On PyPy, only CFFI implementation can be used, so --cffi is added implicitly. --dynamic-link-zstd is optional.

shell

# 🟠 pyzstd 0.15.4+ and pip 22.1+ support PEP-517: # build and install pip3 install --config-settings="--build-option=--dynamic-link-zstd" -v pyzstd-0.15.4.tar.gz # build a redistributable wheel pip3 wheel --config-settings="--build-option=--dynamic-link-zstd" -v pyzstd-0.15.4.tar.gz # specify more than one option pip3 wheel --config-settings="--build-option=--dynamic-link-zstd --cffi" -v pyzstd-0.15.4.tar.gz # 🟠 legacy commands: # build and install python3 setup.py install --dynamic-link-zstd # build a redistributable wheel python3 setup.py bdist_wheel --dynamic-link-zstd

Some notes:

  • The wheels on PyPI use static linking, the packages on Anaconda use dynamic linking.
  • No matter static or dynamic linking, pyzstd module requires zstd v1.4.0+.
  • Static linking: Use zstd's official release without any change. If want to upgrade or downgrade the zstd library, just replace zstd folder.
  • Dynamic linking: If new zstd API is used at compile-time, linking to lower version run-time zstd library will fail. Use v1.5.0 new API if possible.

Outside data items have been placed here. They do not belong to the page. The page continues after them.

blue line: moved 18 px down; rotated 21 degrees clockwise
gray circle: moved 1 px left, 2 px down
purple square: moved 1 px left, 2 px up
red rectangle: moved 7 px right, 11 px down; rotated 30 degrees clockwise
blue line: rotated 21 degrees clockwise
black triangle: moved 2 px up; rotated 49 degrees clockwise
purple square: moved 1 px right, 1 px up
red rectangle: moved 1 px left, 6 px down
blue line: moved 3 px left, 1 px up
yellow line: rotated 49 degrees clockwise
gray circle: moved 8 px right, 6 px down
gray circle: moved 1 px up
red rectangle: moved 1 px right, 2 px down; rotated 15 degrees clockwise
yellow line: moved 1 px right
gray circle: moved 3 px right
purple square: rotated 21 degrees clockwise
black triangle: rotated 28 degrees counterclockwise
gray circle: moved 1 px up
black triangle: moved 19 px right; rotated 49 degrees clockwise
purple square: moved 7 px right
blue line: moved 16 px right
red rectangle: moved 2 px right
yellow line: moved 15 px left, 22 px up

On Windows, there is no system-wide zstd library. Pyzstd module can dynamically link to a DLL library, modify setup.py:

python

# E:zstd_dll folder has zstd.h / zdict.h / libzstd.lib that # along with libzstd.dll if DYNAMIC_LINK: kwargs = { 'include_dirs': ['E:zstd_dll'], # .h directory 'library_dirs': ['E:zstd_dll'], # .lib directory 'libraries': ['libzstd'], # lib name, not filename, for the linker. ...

And put libzstd.dll into one of these directories:

  • Directory added by os.add_dll_directory() function. (The unit-tests and the CLI can't utilize this)
  • Python's root directory that has python.exe.
  • %SystemRoot%System32

Note that the above list doesn't include the current working directory and %PATH% directories.

3️⃣ Disable mremap output buffer on CPython+Linux.

On CPython(3.5~3.12)+Linux, pyzstd uses another output buffer code that can utilize the mremap mechanism, which brings some performance improvements. If this causes problems, you may use --no-mremap option to disable this code.